**Tarefas a realizar**
1/ Responda com base na crítica do filme:
(a) Por qual minissérie Daisy Edgar-Jones é conhecida?
(b) Em que festival o filme terá uma projeção nesta sexta-feira?
(c) Quanto o filme fatura, segundo a crítica?
2/ Por favor, transcreva as linhas da listagem, começando pela que contém "class: Pucciniomycetes" e parando depois da que contém "scientific name: Macrothylacia rubi".

**Texto para leitura**
Especial para o Correio da Manhã

Existe um conceito comercial no circuito exibidor batizado por Hollywood como sleeper que se usa para definir longas que chegam sem muito alarde midiático, mordem fatia fiel de público, não a largam e ficam em cartaz... ficam... ficam... mês após mês, sem se deixar abater por concorrentes mais formulaicos. Este ano, o "dorminhoco" (tradução literal do termo) da vez é "Um Lugar Bem Longe Daqui" ("Where The Crawdads Sing"), drama com cara de novela das seis e cheio de retidão em suas propostas estéticas aparentemente simples no trânsito pelo folhetim.

Seu chamariz é a matéria-prima: o romance homônimo de Delia Owens, mega-seller, que vendeu 2 milhões de exemplares lá fora, e brilha nas livrarias do Brasil. Livro daqueles de dar porre e grudar o leitor em suas páginas. A mesma coisa se passa com o filme, vitaminado pela imolação em cena de sua protagonista, Daisy Edgar-Jones, conhecida pela minissérie "Normal People". O êxito de sua consagração popular nas telonas se mede por um faturamento que beira US$ 62 milhões.

Não por acaso, "Um Lugar Bem Longe Daqui" vai ganhar uma projeção no Festival de Locarno nesta sexta-feira. Sua presença na 75ª edição de uma das mostras mais prestigiadas do mundo é parte do interesse de seu diretor artístico, o crítico Giona A. Nazzaro, em narrativas de gênero - no caso, uma mistura de melodrama com thriller jurídico - e em trama pautadas pelo empoderamento feminino. E a personagem delineada na prosa de Delia é um primor para se retratar a resiliência, sobretudo sob a direção segura de Olivia Newman.

A realizadora de "Minha Primeira Luta" (2018) dá ao enredo pinçado do livro de Delia uma cobertura de açúcar folhetinesca, a fim de equilibrar toda a dor que sua personagem central encara. Sua heroína é uma jovem catadora de mexilhões, Kya (Daisy Edgar-Jones), criada num pântano por um pai violento cujo cinto marca o rosto de seus filhos e de sua mulher. Kya é abandonada gradualmente pela mãe e por seus irmãos, até ver o próprio pai sumir no mapa, quando ainda é criança. Com a ajuda de um casal de comerciantes, a garota se vira nos 30, solitária, analfabeta, educada apenas pela natureza, em sua relação com conchas. Vai aprender a ler com o filho de um pescador e cria anticorpos à brutalidade do mundo em sua relação com conchas e seres aquáticos.

No desenho investigativo do memorialismo de Olivia Newman, ao dirigir o texto de Delia, Daisy explode na tela com uma vitalidade estonteante em sua atuação, sem derrapar um segundo sequer em caricaturas. Dosa fragilidades e fúria com equilíbrio. A edição joga com a memória, o passado e o presente de maneira sinuosa, criando uma tensão de prender o espectador na poltrona e jogar a chave fora.

Itens do conjunto de dados

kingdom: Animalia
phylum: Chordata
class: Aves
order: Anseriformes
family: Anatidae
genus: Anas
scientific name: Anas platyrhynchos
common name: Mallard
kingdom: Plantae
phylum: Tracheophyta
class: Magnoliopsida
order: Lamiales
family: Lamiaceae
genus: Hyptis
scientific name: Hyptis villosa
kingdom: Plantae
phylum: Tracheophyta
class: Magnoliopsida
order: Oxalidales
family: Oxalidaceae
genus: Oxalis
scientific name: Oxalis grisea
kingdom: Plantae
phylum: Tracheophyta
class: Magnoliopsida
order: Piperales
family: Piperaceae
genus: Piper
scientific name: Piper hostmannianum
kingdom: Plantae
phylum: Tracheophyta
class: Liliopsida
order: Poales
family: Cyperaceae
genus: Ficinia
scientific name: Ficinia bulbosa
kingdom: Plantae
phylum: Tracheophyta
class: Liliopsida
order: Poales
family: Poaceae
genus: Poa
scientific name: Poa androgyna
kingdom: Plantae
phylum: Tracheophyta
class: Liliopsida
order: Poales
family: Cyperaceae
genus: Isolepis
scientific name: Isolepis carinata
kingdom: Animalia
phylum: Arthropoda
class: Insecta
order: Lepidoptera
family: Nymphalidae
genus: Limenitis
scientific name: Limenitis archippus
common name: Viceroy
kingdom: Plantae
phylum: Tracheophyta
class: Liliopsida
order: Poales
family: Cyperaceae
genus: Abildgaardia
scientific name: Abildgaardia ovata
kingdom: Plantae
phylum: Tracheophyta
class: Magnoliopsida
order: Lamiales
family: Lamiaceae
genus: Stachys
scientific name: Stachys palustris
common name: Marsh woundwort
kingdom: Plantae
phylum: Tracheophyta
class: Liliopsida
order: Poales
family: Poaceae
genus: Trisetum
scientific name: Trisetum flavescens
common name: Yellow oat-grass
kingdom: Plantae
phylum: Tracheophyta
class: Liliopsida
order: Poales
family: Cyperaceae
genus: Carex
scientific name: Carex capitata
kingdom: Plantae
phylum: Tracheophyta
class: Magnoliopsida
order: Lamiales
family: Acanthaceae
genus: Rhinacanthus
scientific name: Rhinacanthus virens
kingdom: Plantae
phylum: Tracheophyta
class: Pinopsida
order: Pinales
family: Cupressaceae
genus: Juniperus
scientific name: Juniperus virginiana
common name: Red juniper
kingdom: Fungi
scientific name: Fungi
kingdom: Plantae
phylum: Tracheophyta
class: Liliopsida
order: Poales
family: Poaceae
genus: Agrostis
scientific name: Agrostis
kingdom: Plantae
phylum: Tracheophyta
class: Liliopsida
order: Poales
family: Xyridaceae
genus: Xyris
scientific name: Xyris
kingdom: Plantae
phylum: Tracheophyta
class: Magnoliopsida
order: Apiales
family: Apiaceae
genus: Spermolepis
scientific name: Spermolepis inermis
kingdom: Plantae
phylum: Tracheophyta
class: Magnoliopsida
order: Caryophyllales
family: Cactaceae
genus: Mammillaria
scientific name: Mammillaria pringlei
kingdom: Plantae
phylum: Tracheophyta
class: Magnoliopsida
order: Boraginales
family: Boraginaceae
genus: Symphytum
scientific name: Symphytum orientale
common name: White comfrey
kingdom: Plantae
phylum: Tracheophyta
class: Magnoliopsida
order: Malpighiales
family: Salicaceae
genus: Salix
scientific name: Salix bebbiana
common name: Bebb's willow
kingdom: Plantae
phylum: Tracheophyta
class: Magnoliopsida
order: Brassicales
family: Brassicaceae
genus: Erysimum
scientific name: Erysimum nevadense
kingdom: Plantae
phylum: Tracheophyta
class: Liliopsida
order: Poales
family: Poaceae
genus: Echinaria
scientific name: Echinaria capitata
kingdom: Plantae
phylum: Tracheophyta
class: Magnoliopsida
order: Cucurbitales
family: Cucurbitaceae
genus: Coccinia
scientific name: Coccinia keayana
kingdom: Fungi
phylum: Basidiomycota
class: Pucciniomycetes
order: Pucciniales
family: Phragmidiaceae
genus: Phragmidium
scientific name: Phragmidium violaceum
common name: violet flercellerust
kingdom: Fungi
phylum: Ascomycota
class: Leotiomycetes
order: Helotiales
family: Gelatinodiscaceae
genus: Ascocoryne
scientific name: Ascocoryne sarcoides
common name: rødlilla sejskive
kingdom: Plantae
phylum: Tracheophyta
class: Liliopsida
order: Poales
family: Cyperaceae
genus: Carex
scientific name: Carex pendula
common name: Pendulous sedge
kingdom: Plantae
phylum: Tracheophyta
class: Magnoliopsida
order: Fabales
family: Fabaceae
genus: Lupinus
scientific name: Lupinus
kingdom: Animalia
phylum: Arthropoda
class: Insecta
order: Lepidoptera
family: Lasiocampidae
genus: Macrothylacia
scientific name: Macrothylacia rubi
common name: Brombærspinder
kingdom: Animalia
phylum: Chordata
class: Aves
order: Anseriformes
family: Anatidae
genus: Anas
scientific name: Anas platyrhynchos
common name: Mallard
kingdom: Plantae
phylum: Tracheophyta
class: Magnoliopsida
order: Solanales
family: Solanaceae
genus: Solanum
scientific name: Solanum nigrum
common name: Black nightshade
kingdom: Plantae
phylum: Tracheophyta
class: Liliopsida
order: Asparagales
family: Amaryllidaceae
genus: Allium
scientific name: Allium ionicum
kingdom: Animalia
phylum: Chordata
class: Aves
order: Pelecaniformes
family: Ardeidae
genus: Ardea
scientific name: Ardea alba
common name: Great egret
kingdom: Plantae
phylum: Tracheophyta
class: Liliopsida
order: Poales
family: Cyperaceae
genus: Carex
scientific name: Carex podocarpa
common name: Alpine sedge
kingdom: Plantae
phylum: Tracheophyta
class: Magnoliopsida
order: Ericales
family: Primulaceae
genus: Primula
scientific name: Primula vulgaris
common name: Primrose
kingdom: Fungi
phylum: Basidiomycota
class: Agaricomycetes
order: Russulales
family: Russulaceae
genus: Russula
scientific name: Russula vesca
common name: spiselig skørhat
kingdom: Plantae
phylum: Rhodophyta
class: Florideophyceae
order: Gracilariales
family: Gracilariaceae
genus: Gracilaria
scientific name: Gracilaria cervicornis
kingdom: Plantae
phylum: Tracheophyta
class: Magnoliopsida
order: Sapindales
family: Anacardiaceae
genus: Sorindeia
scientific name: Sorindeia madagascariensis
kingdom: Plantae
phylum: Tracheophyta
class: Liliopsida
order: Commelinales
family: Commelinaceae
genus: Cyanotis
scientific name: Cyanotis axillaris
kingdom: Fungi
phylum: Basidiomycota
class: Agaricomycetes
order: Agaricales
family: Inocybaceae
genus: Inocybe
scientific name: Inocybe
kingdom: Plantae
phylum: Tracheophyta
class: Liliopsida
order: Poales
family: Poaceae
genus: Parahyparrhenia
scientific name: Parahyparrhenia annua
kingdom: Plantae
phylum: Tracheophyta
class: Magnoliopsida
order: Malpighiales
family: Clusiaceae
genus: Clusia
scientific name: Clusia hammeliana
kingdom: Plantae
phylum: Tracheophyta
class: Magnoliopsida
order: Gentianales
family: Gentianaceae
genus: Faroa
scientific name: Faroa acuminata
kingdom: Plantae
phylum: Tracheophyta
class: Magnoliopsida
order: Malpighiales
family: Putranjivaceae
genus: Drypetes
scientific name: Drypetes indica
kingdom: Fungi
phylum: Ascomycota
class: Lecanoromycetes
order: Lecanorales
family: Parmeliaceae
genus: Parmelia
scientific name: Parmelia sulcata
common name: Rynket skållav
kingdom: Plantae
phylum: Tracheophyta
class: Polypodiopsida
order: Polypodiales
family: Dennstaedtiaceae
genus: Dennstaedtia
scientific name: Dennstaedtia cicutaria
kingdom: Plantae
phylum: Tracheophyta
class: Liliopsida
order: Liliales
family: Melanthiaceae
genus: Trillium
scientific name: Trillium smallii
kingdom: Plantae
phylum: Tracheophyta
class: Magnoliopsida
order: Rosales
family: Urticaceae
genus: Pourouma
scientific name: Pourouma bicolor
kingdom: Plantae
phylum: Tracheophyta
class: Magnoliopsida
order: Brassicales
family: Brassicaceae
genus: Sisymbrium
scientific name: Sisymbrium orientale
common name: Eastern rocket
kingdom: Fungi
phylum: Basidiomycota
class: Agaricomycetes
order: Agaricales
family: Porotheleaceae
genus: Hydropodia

**Respostas por tarefa**
1/
(a) Pela minissérie "Normal People".
(b) No Festival de Locarno, em sua 75ª edição.
(c) Um valor que beira US$ 62 milhões.

2/
class: Pucciniomycetes
order: Pucciniales
family: Phragmidiaceae
genus: Phragmidium
scientific name: Phragmidium violaceum
common name: violet flercellerust
kingdom: Fungi
phylum: Ascomycota
class: Leotiomycetes
order: Helotiales
family: Gelatinodiscaceae
genus: Ascocoryne
scientific name: Ascocoryne sarcoides
common name: rødlilla sejskive
kingdom: Plantae
phylum: Tracheophyta
class: Liliopsida
order: Poales
family: Cyperaceae
genus: Carex
scientific name: Carex pendula
common name: Pendulous sedge
kingdom: Plantae
phylum: Tracheophyta
class: Magnoliopsida
order: Fabales
family: Fabaceae
genus: Lupinus
scientific name: Lupinus
kingdom: Animalia
phylum: Arthropoda
class: Insecta
order: Lepidoptera
family: Lasiocampidae
genus: Macrothylacia
scientific name: Macrothylacia rubi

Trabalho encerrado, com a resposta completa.